The as-a-Service subscription model is quite pervasive today. We subscribe to services such as Netflix or Spotify as consumers and Software-as-a-Service for businesses has been around for years. The last several years has seen businesses embracing this model for their technology needs as well. The benefits SMBs can reap from subscription models such as Device-as-a-Service (DaaS), including flexibility, cash flow management and increased productivity are compelling.
First, let’s define what DaaS solutions entail. Device-as-a-Service is acquiring typical hardware devices (i.e., laptops, tablets, desktops and other hardware) along with a variety of services and software for a monthly subscription fee. This is contrast to a more traditional model where a business would be pay upfront for the device.
But how is a DaaS solution any different than a normal lease agreement? Before we get into a comparison, we will provide the definition of a lease.

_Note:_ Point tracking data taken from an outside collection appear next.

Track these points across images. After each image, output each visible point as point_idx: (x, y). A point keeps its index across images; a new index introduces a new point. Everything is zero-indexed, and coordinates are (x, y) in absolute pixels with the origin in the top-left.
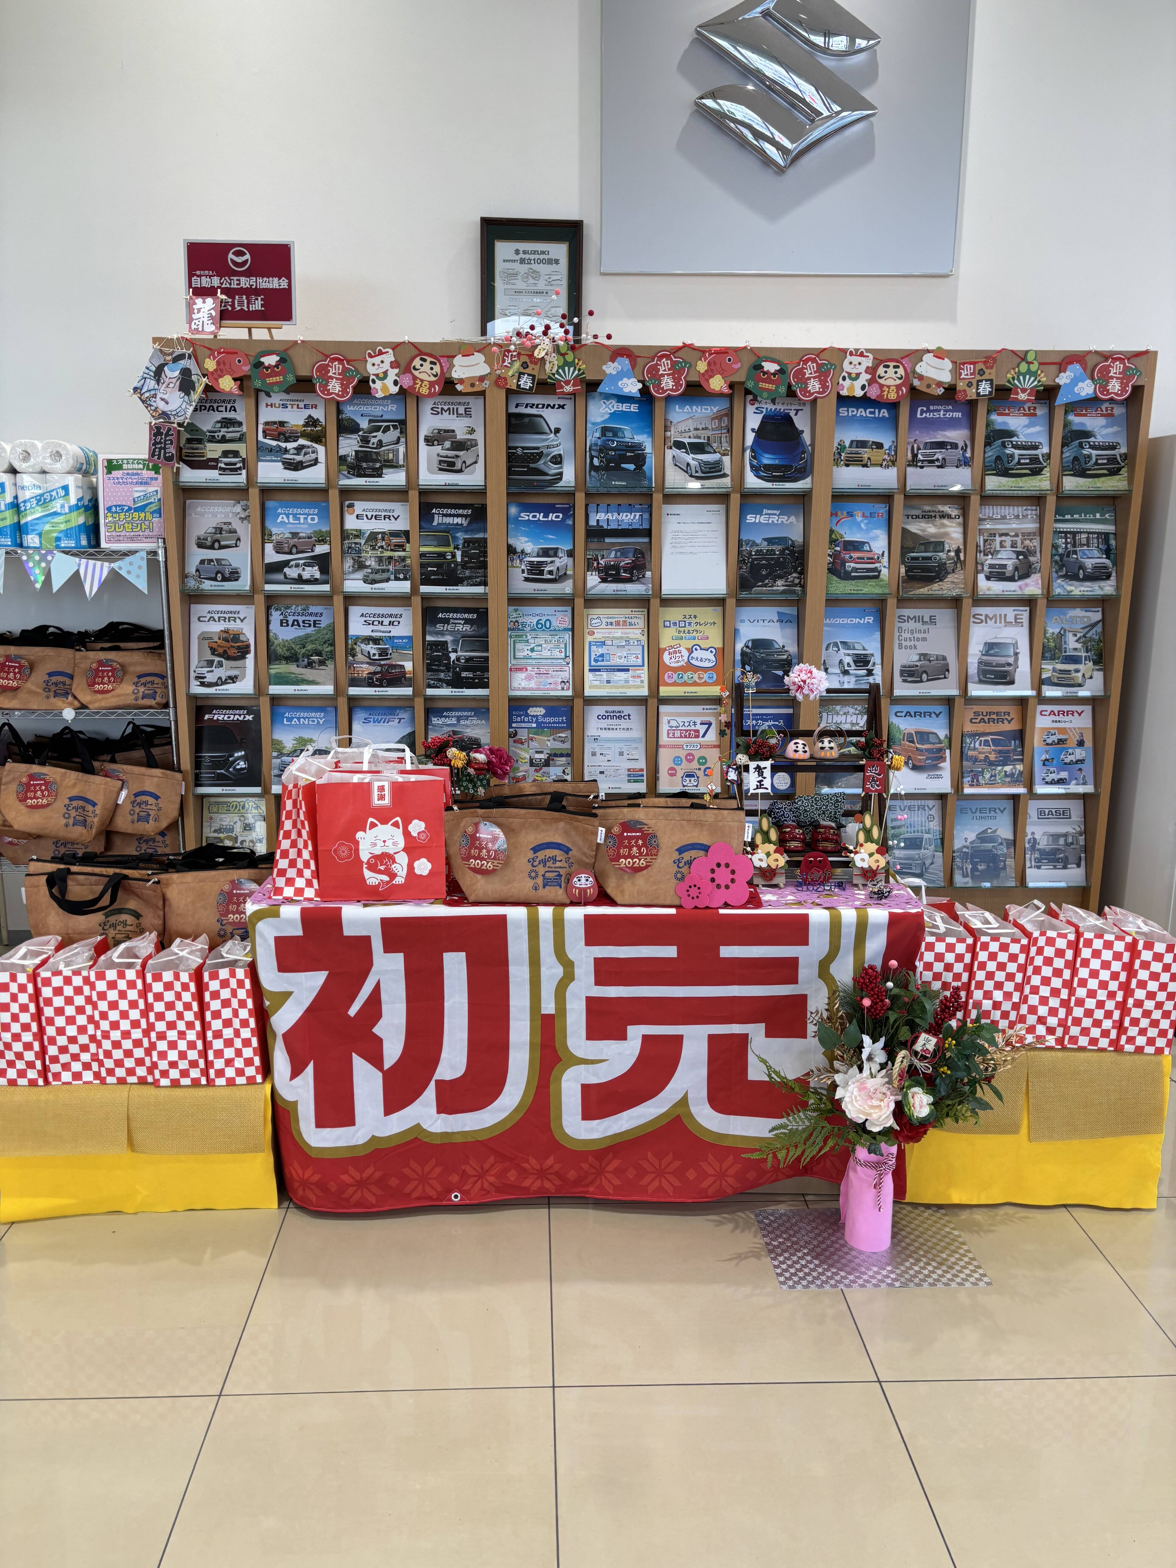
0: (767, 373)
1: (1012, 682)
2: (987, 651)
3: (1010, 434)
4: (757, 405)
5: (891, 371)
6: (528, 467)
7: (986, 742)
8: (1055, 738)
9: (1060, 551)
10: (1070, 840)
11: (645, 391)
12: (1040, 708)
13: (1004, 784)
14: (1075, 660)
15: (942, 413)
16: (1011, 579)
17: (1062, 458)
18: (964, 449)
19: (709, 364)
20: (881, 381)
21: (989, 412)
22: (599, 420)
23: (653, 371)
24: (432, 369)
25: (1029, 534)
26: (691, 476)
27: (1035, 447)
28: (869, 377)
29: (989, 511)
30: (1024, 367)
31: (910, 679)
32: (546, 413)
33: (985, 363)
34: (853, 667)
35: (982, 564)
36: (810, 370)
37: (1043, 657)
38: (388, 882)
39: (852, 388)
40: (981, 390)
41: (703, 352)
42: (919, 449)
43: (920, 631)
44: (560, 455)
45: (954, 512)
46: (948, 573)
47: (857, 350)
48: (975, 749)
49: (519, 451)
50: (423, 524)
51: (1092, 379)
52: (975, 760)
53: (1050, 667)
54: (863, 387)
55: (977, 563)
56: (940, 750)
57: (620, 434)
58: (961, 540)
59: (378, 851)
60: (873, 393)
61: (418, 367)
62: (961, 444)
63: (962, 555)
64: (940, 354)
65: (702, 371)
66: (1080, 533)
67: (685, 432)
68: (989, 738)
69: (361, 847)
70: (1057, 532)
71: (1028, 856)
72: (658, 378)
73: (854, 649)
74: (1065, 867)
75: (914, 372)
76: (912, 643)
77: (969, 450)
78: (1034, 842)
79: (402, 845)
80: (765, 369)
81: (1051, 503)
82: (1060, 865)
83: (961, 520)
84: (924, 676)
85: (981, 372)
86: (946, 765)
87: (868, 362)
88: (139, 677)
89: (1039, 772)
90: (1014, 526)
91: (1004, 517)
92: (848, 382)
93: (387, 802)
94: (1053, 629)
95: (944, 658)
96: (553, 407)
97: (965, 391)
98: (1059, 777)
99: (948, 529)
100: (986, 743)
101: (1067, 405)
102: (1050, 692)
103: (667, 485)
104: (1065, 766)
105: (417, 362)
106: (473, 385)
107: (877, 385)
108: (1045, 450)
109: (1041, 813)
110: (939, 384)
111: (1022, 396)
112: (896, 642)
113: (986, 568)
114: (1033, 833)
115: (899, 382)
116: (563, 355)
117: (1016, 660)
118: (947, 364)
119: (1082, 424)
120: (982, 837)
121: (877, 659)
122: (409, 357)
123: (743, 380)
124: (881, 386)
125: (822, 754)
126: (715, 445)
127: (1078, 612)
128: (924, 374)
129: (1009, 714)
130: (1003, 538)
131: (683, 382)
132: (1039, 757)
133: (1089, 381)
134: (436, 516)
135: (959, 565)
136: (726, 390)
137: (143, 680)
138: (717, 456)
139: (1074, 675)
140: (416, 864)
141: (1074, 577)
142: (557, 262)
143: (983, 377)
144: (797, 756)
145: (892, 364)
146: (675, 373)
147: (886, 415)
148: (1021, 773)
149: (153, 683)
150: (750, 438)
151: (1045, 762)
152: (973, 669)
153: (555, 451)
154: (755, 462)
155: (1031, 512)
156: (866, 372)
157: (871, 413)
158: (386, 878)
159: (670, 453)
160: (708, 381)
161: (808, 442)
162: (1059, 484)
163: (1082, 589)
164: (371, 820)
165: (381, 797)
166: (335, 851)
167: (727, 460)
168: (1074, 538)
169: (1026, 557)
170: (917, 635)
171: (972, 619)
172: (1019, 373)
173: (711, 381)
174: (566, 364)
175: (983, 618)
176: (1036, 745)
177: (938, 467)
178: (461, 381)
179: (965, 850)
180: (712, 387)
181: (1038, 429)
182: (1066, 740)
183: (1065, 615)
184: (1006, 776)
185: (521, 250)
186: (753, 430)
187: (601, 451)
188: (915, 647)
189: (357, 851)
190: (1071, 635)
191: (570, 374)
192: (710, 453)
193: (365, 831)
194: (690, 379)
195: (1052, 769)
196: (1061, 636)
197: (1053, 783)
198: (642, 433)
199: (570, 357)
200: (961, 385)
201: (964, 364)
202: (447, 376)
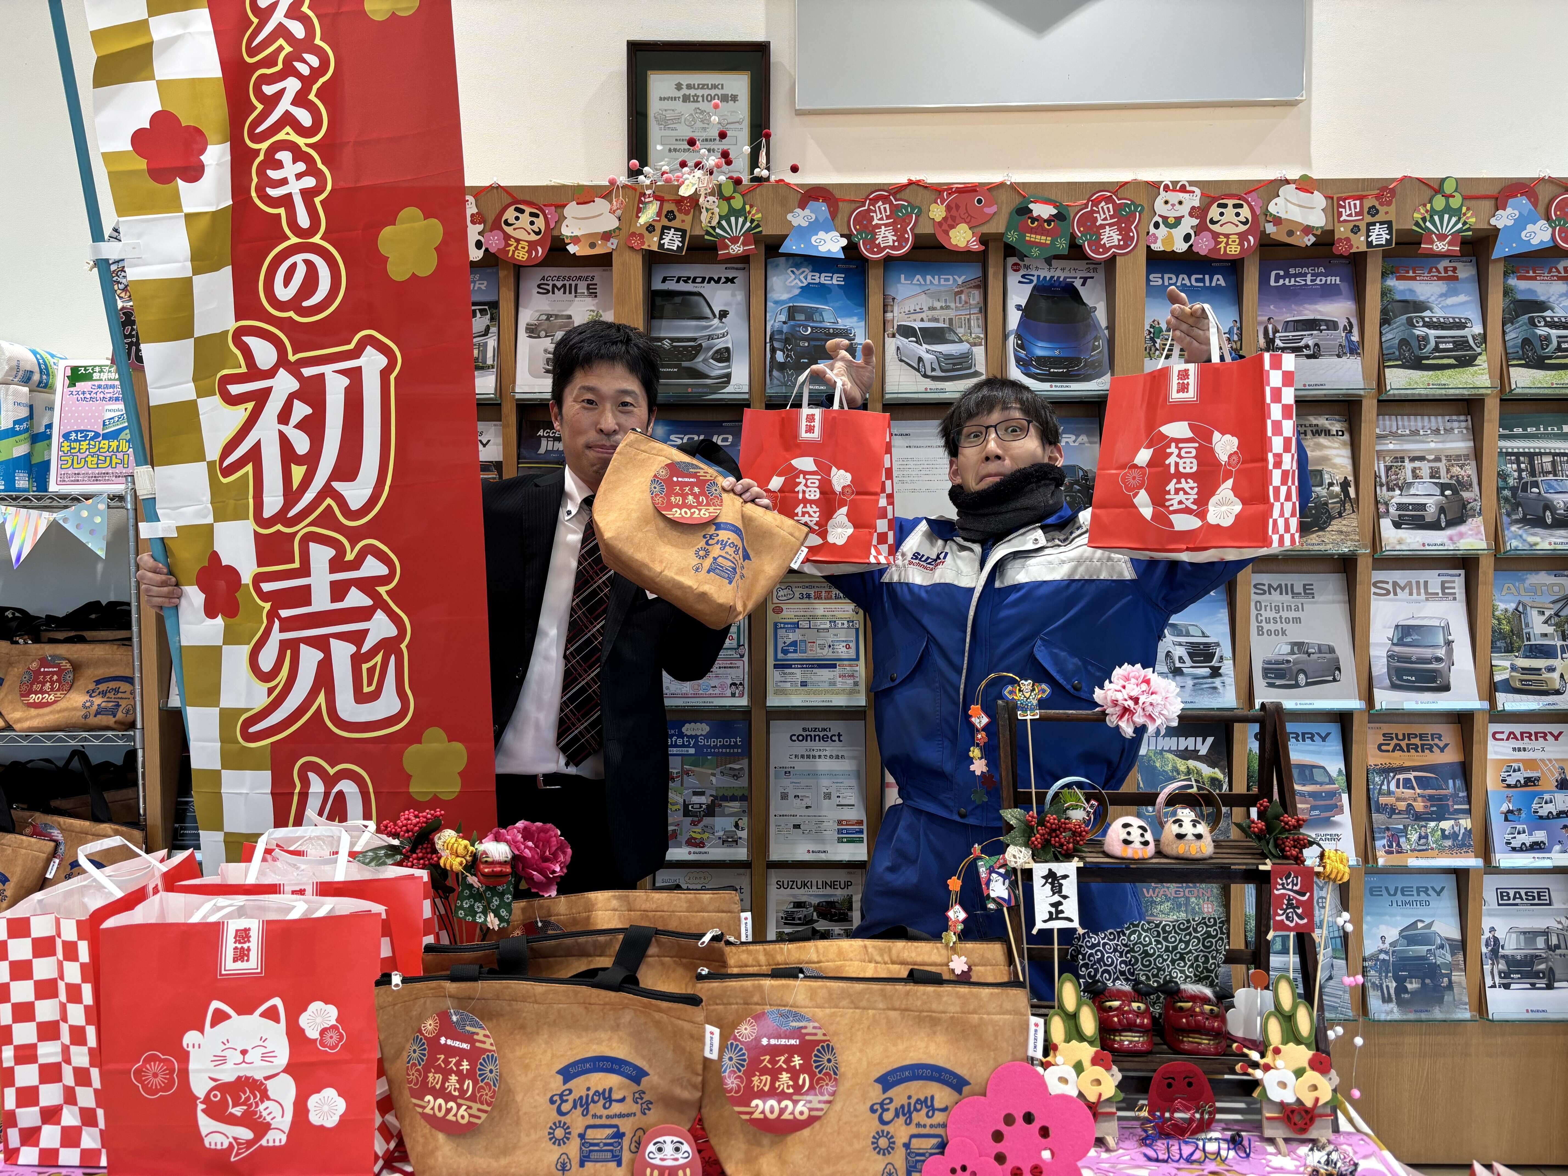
0: (1038, 219)
1: (1446, 688)
2: (1401, 639)
3: (1419, 306)
4: (1022, 272)
5: (1230, 212)
6: (678, 366)
7: (1407, 782)
8: (1520, 776)
9: (1511, 482)
10: (1554, 941)
11: (851, 249)
12: (1493, 728)
13: (1442, 851)
14: (1546, 652)
15: (1309, 277)
16: (1435, 526)
17: (1504, 341)
18: (1349, 330)
19: (948, 208)
20: (1215, 228)
21: (1384, 275)
22: (785, 296)
23: (864, 220)
24: (532, 223)
25: (1458, 458)
26: (925, 376)
27: (1461, 326)
28: (1195, 222)
29: (1390, 423)
30: (1439, 203)
31: (1278, 682)
32: (706, 290)
33: (1378, 197)
34: (1189, 662)
35: (1386, 504)
36: (1104, 214)
37: (1494, 649)
38: (249, 1143)
39: (1169, 239)
40: (1373, 238)
41: (938, 191)
42: (1276, 331)
43: (1289, 608)
44: (727, 349)
45: (1336, 426)
46: (1331, 518)
47: (1175, 183)
48: (1389, 793)
49: (667, 344)
50: (524, 452)
51: (1548, 219)
52: (1392, 811)
53: (1507, 664)
54: (1187, 238)
55: (1377, 502)
56: (1332, 794)
57: (816, 317)
58: (1350, 468)
59: (228, 1075)
60: (1203, 246)
61: (511, 220)
62: (1342, 323)
63: (1352, 491)
64: (1306, 185)
65: (938, 219)
66: (1541, 454)
67: (915, 312)
68: (1411, 775)
69: (192, 1066)
70: (1505, 454)
71: (1487, 968)
72: (873, 230)
73: (1188, 634)
74: (1550, 987)
75: (1266, 213)
76: (1278, 626)
77: (1355, 331)
78: (1495, 945)
79: (283, 1057)
80: (1035, 214)
81: (1492, 410)
82: (1541, 983)
83: (1346, 437)
84: (1301, 677)
85: (1373, 211)
86: (1345, 819)
87: (1194, 200)
88: (98, 682)
89: (1500, 832)
90: (1433, 445)
91: (1415, 433)
92: (1163, 231)
93: (253, 964)
94: (1504, 605)
95: (1331, 650)
96: (718, 281)
97: (1348, 240)
98: (1533, 839)
99: (1327, 452)
100: (1407, 784)
101: (1508, 259)
102: (1508, 702)
103: (889, 388)
104: (1541, 821)
105: (510, 214)
106: (593, 245)
107: (1209, 235)
108: (1478, 329)
109: (1502, 896)
110: (1308, 230)
111: (1440, 246)
112: (1254, 625)
113: (1392, 510)
114: (1492, 929)
115: (1242, 228)
116: (728, 199)
117: (1450, 652)
118: (1319, 200)
119: (1530, 291)
120: (1410, 936)
121: (1225, 649)
122: (498, 207)
123: (1002, 230)
124: (1216, 235)
125: (1180, 849)
126: (960, 331)
127: (1543, 578)
128: (1283, 215)
129: (1440, 737)
130: (1417, 464)
131: (910, 236)
132: (1498, 808)
133: (1543, 223)
134: (544, 442)
135: (1348, 506)
136: (976, 247)
137: (103, 687)
138: (963, 347)
139: (1546, 675)
140: (313, 1101)
141: (1538, 522)
142: (734, 98)
143: (1377, 218)
144: (1129, 852)
145: (1231, 202)
146: (898, 222)
147: (1222, 282)
148: (1468, 832)
149: (117, 691)
150: (1014, 319)
151: (1508, 816)
152: (1380, 668)
153: (720, 344)
154: (1022, 354)
155: (1459, 425)
156: (1191, 215)
157: (1197, 280)
158: (246, 1134)
159: (891, 344)
160: (947, 233)
161: (1103, 323)
162: (1503, 378)
163: (1553, 540)
164: (215, 1004)
165: (241, 955)
166: (138, 1072)
167: (979, 352)
168: (1531, 463)
169: (1455, 492)
170: (1285, 614)
171: (1373, 590)
172: (1433, 212)
173: (952, 233)
174: (734, 212)
175: (1390, 587)
176: (1490, 788)
177: (1309, 357)
178: (576, 240)
179: (1382, 956)
180: (954, 241)
181: (1462, 298)
182: (1538, 779)
183: (1523, 581)
184: (1444, 836)
185: (685, 83)
186: (1018, 307)
187: (787, 341)
188: (1284, 633)
189: (184, 1073)
190: (1534, 613)
191: (739, 227)
192: (954, 342)
193: (202, 1031)
194: (918, 231)
195: (1520, 827)
196: (1519, 614)
197: (1522, 849)
198: (850, 315)
199: (737, 203)
200: (1342, 231)
201: (1344, 200)
202: (555, 233)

According to Cambridge Dictionary a lease is defined as:
“An agreement to pay money in order to use land, a building, a vehicle, or a piece of equipment for a particular period of time.”
This may sound a lot like a DaaS agreement. While a Device-as-a-Service agreement has some attributes of a lease, it also has a lot of other components such as built-in upgrade cycles, service, and device management.
Let’s take a look at some of the main differences between a DaaS agreement and a standard equipment lease agreement.
1. No option to own
With a DaaS agreement, there is no intent or option for an organization to own the devices. They are simply paying to use the equipment for the term of the agreement and at the end of that term they will be upgraded to the most current device for a similar monthly payment. This evergreen strategy is beneficial for several reasons. DaaS agreements simplify the management of the devices throughout the lifecycle of the agreement including procurement, provisioning, managing and the support and maintenance of the devices. This allows businesses to focus on their business objectives rather than the management of their devices. In addition, as equipment ages, the cost of repairs increases and so does the costs for lost time as employees encounter issues due to older devices.
With a lease agreement, the customer either owns or has the option to own the equipment at the end of term.
A DaaS agreement includes the ability for businesses to scale down if a change occurs within the business. There are usually set acceptable percentages within the agreement, but it affords organizations the ability to reduce their subscription if the need arises. Of course, scaling up is also included part of the agreement.
A lease agreement does not provide the option to scale down. If your have devices that are not being used, you still have to pay the monthly cost.
3. Ability to include support and services
Part or the benefit of the DaaS model is that the subscription includes services and support and therefore the agreement allows for the inclusion of those costs within the monthly subscription fee.
Lease agreements will allow a limited dollar amount of services to be included normally within 15% of the total lease value. The services that are normally included in a lease agreement would include things such as implementation and professional services. They do not normally include proactive services such as patching, updating, monitoring, maintenance, and helpdesk.
4. Consolidated Billing
DaaS agreements allow for the consolidation of the monthly costs of the device, services and software.
Lease agreements normally do not have this option available.
As you can see Device-as-a-Service programs is different from lease agreements. The right option for depends on the business outcomes an organization is looking for. Understanding the end results that are being sought is a critical step in determining the best option for the business.